The next week at work, I went to my office and was getting ready for my appointments. All of a sudden I felt like  that the walls of the office where going to crumble down on me. The rage that I felt because all of these women that where there to get there first OB check-up and I had nothing. These women that where coming in with a late pregnancy and no prenatal care, these woman that where on their 5th or 6th pregnancy . What about me? What did I do to deserve the pain that I felt, I did everything right, I had dreams and hopes for that little person that was no longer in me.

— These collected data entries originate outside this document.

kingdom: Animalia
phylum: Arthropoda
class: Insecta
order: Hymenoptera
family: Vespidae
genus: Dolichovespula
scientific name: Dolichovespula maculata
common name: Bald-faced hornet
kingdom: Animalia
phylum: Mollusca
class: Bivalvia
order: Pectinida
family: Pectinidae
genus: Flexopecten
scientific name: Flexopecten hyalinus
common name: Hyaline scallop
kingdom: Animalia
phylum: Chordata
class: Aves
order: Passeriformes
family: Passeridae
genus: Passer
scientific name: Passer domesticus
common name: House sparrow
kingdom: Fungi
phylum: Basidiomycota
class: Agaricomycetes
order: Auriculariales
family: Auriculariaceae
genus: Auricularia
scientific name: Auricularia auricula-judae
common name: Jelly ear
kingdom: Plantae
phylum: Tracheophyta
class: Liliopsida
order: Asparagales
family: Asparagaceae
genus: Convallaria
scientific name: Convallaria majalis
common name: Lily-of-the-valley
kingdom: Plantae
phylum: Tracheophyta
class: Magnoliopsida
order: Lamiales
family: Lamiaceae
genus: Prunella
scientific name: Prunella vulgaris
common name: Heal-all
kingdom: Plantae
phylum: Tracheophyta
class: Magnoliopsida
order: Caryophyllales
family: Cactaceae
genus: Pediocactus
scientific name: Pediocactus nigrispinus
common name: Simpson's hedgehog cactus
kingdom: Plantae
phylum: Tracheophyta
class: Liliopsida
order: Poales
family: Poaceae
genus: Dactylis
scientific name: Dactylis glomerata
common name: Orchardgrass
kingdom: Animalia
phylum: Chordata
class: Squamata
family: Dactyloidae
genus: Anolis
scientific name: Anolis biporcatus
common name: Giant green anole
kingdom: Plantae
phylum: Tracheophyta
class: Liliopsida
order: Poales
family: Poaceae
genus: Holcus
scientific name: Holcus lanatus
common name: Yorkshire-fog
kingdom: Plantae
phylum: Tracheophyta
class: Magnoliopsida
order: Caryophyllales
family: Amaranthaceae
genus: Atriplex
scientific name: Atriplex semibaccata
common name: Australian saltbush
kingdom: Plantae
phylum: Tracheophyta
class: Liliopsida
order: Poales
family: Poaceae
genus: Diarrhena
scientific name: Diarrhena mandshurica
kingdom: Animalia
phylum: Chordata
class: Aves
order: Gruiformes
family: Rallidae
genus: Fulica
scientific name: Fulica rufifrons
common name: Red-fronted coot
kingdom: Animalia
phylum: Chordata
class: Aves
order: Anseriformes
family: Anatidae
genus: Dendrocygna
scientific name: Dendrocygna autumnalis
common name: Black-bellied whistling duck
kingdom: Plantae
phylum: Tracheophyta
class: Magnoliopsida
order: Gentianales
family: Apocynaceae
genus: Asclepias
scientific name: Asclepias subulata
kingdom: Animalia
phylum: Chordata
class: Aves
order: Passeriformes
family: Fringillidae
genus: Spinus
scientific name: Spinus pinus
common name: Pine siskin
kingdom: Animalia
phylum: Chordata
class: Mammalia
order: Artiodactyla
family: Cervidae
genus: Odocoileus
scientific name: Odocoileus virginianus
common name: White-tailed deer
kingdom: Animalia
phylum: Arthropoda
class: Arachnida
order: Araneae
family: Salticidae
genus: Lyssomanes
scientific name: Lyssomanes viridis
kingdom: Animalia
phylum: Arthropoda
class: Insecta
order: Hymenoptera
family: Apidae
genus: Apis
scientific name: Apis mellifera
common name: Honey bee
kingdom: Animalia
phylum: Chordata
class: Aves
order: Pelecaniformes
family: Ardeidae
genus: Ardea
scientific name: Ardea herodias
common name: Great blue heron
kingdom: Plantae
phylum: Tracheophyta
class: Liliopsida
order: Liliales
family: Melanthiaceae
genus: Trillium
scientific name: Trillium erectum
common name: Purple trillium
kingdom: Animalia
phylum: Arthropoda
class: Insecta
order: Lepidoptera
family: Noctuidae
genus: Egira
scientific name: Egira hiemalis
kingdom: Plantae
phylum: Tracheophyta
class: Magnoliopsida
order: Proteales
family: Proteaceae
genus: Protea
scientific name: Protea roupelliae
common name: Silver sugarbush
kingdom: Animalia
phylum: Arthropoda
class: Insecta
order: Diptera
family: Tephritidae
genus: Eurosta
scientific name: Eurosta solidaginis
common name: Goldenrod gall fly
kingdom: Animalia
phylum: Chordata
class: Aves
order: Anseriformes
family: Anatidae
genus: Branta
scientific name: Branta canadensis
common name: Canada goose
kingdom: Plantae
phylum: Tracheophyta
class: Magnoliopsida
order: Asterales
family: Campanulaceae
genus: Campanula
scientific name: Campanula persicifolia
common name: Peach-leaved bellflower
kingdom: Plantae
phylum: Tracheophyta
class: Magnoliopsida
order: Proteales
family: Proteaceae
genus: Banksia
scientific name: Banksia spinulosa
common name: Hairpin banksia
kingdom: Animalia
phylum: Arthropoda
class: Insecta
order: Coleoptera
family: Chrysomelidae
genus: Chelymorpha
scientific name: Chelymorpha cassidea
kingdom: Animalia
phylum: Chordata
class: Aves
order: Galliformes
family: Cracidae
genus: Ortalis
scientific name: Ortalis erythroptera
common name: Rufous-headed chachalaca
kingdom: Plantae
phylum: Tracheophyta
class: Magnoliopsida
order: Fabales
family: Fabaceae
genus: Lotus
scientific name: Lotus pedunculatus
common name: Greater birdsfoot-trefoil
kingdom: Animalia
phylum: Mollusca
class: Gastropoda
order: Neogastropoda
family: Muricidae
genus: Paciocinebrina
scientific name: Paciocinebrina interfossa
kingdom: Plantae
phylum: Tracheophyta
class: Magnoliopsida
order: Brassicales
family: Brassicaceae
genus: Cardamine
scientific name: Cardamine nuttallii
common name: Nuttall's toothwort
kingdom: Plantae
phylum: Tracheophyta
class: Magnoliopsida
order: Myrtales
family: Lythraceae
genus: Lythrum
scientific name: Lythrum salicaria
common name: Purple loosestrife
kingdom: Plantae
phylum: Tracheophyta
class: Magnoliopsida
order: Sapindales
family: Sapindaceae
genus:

I wouldn’t talk to my fiancé about, I couldn’t begin to understand that he was hurting to, almost as much as I was. Till the day he broke down and admitted just how much pain he was in to. That he was trying to keep it together while I felt that my world was falling apart. Only until then did we try and move forward. Months have passed and the pain has gotten just a little less, but there are moments when out of nowhere the pain comes and hits me, I look at the calender and I think we would have know the sex of our baby. Or it feels like everywhere you go there are babies every where. At that time two of my sisters-in-laws had just had babies and i couldn’t bring myself to go to their homes, because I couldn’t bare the pain i felt, the jealously and envy, that why them and not me. At first I didn’t want to even think about trying again, I didn’t want to ever get pregnant again. But then I would get moments where all I wanted was to be pregnant and feel how I had before. It’s been four months and I believe that I’m actually ready to try again. But I still have that fear in me, what if? What if October 25th repeats itself, I’m I strong enough to handle it?